How to Fix a Popping MIG Welder?
1. Dirty Gas Tubes
The most common reason for this problem is a dirty gas tube. This can easily be addressed by thoroughly cleaning and in particular, the inside of the gas tube. The easiest way to do this is to place the nozzle of your MIG welder in a container of soapy water. Turn on the MIG welder and allow it to run for a few minutes. Leave it there until it stops sparking – then turn it off and carefully remove it from the water. Blow-dry with compressed air and allow it to fully dry before using it again. If you don’t have access to compressed air, then you may use an old toothbrush or even a pipe cleaner dipped in soapy water, but be careful not to touch any part of the gas tube with your finger due to possible contamination!
2. Dirty Spark Plug
Another common cause of MIG sputtering is that your spark plug is dirty, which means that there are particles present inside that are preventing the proper function of your MIG welder. This is a simple fix, however, it may require a trip to your local auto parts store for an inexpensive replacement.
3. Dirty Capacitors
The capacitors in your MIG welder are what provides the energy to the electrodes when you are welding. If you have any dirt or debris in these capacitors, it can cause them to overheat and eventually burn out – causing your MIG welder to pop! Cleaning these on a regular basis is essential for the health of your MIG welder, so make sure that you do this regularly. There are different ways of cleaning them depending on their age, but normally they can be cleaned by simply blowing compressed air through them or tapping them with a screwdriver. Make sure that you don’t use anything that may scratch the surface of the capacitors as this will cause an increase in resistance which will ultimately lead to overheating and possibly an explosion.
4. Dirty Filament
The filament that is used in your MIG welder is what causes the arc between the electrode and the workpiece.

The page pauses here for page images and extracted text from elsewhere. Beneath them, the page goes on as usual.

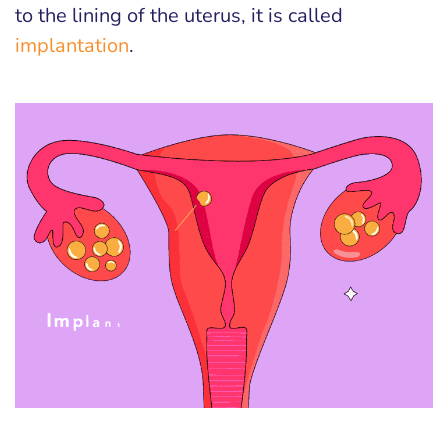
to the lining of the uterus, it is called
implantation
.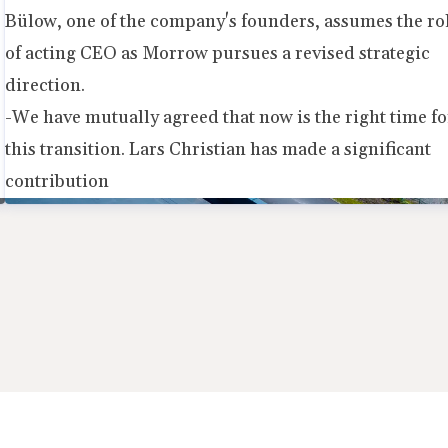
Bülow, one of the company's founders, assumes the ro
of acting CEO as Morrow pursues a revised strategic
direction.
-We have mutually agreed that now is the right time fo
this transition. Lars Christian has made a significant
contribution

If you have any debris or dust on this filament, it can cause a short circuit which may result in an explosion. This is more common than you think – and most commonly happens when you are cleaning your MIG welder after welding. The best way to clean your filament is to blow compressed air through it, then wipe it with a rag to remove any excess dust and debris from around the weld area. Keep in mind that the filaments are very delicate and may easily be damaged if scraped or pinched too hard. It’s always advisable to wear gloves when handling these parts so that you do not damage them further!
If you are having problems with your MIG welder popping and crackling but no sparks, there are a few things that you can do to fix this. It may be as simple as adjusting your welding technique or changing the type of wire that you are using. It is important to remember that this is a skill that requires practice and patience, so don’t get discouraged if you are experiencing problems with your MIG welder.